In the early days of television TV's were extremely expensive and families usually had only one and it was a shared experience, not unlike sitting around a radio a generation or so before. Today that shared experience and our basic communication skills are I feel steadily eroding.  There was a singularity about it with the tradition or family ritual of gathering around a TV like it was a fireplace to watch weekly Sunday night programs like the Disney hour, the Lawrence Welk show (which I kind of hated but still....) or the Mutual Of Omaha's Wild Kingdom. 
      I'm not wishing those days to return but I think we need to become more aware of the unintended consequences of the oh so easy adoption of these screens and media presence in our lives and workplace.  I think we should remember to ask yourself are you really talking to one another when both of you are sitting over a separate screen talking about the days' highlights while scanning your facebook pages or LinkedIN home page, Twitter Stream or what not?  Is this quality interaction?  Can we make different choices of how to use these screens, set limits to when and where they can be used?  Do you really need to text someone when you're in a conversation with someone else?
     It's the age old dilemna of which comes first, the genuine need for the innovation or invention or creating new technology no one as yet needs but through the crafty genius of marketing and advertising convincing us we need thus now want this stuff.  In the midst of this continous drive towards a tablet and screened filled world I believe it's imperative to firmly and clearly understand how it's changing us, why and what kinds of choices really have in combatting unwitting adoption of new behaviours which I feel are quickly and dangerously reshaping our humanity, our very human nature.

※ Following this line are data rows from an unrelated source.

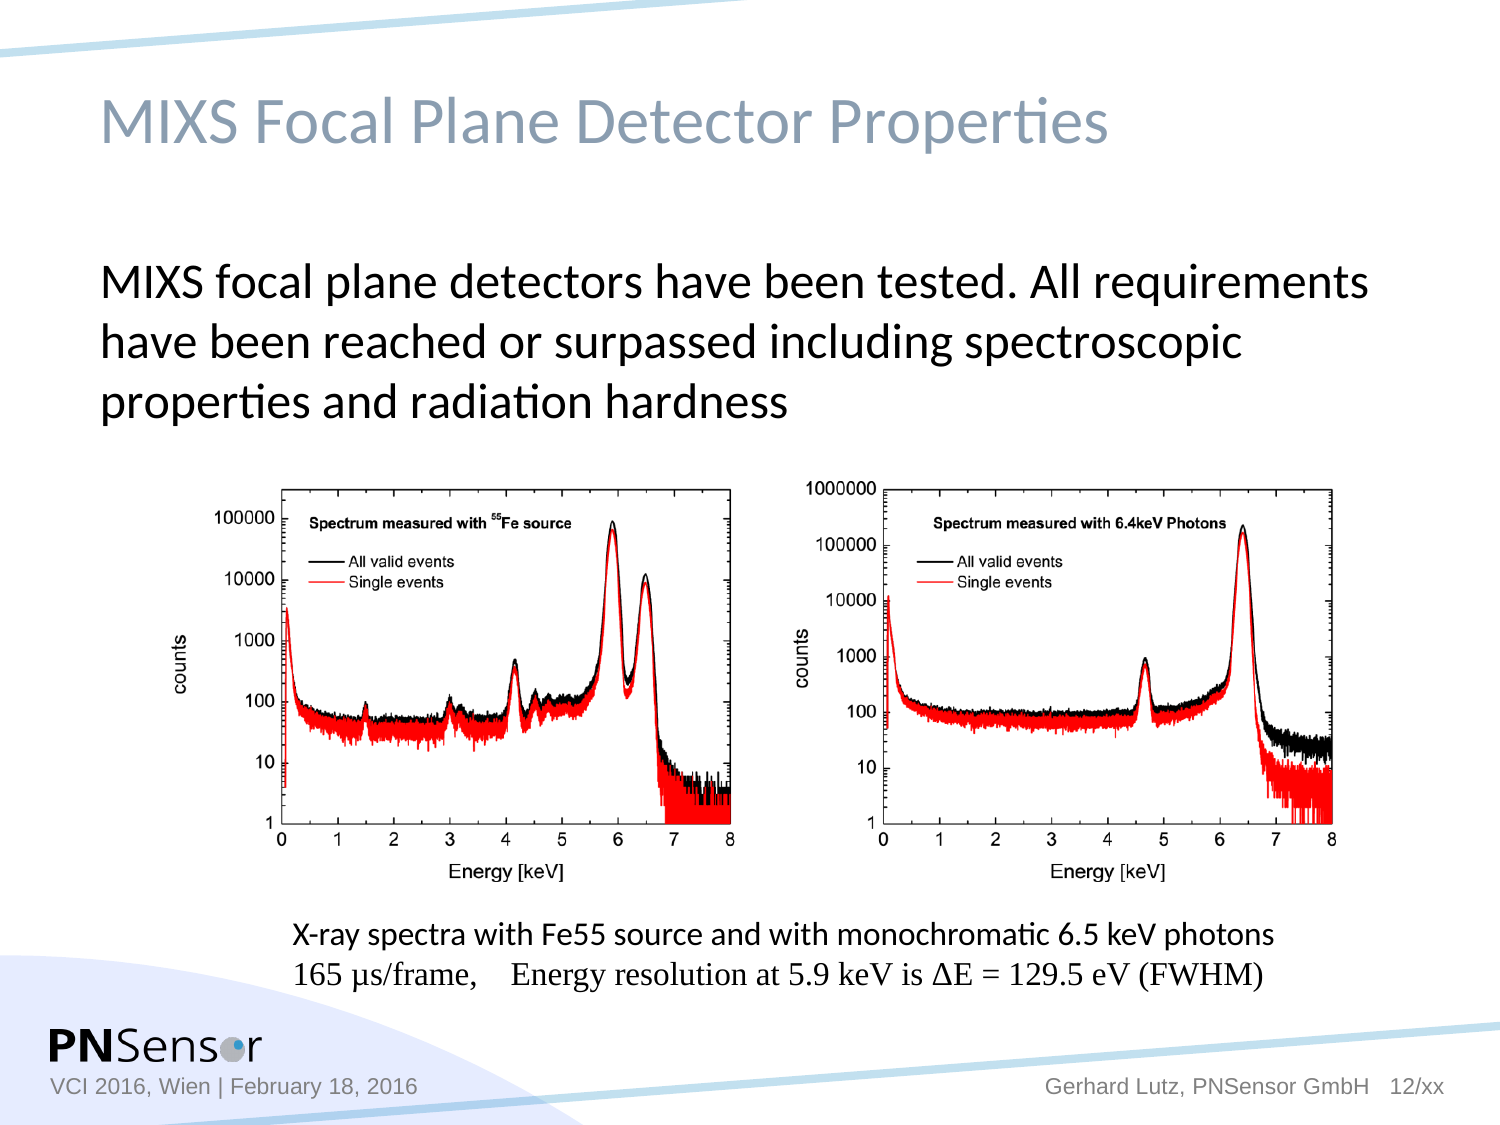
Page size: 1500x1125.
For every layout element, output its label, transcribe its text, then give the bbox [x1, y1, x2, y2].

list MIXS focal plane detectors have been tested. All requirements have been reached or surpassed including spectroscopic properties and radiation hardness [99, 248, 1426, 991]
title MIXS Focal Plane Detector Properties [99, 76, 1426, 248]
picture [171, 481, 1336, 882]
text_box X-ray spectra with Fe55 source and with monochromatic 6.5 keV photons 165 µs/frame, Energy resolution at 5.9 keV is ΔE = 129.5 eV (FWHM) [277, 905, 1307, 1001]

     Equally important and I bet a rising field of oppourtunity businesswise and educationally is providing training whether in schools, the workplace or commercial spaces, on verbal and non-verbal conversation skills in formal and informal settings where students of all ages, professions, backgrounds gain insight on how to effectively communicate to one another while evolving, living and working with this screen technology and devices in everyday life.  The one thing I know won't change is the need to effectively communicate between people, one on one, looking each other in the eye.  Those who learn how to do this comfortably will become the leaders of tomorrow as they will no doubt have stronger communication skills. 
     What will change is how the flat screens, tablets, media devices of today will appear, be designed and operate while remaining embedded in our daily lives.  Over the next five, ten, twenty years their technological interface will no doubt shift and evolve in ways I know I cannot forsee.  Not knowing how all of this will evolve makes me uncomfortable.  However, I feel the more educated, trained and ultimately be prepared to be successful in communicating with one another verbally and non-verbally in the days ahead, the better of we all will be. 
     Recongnizing the problem before us and becoming hungry to learn successuful strategies of attention to counter the technology overload can't be anything but a good thing.  By learning skills to improve time management, productivity, workflow management, public speaking, debating, crazy simple things like shaking hands or adjusting behaviors to different cultural mores and traditions I think will all continue to be valuable in life and work.  What do you think?  Are you suffering from technology overload and wondering how to get help? Let me know.  I'm curious what's your experience and what you're doing to counter it.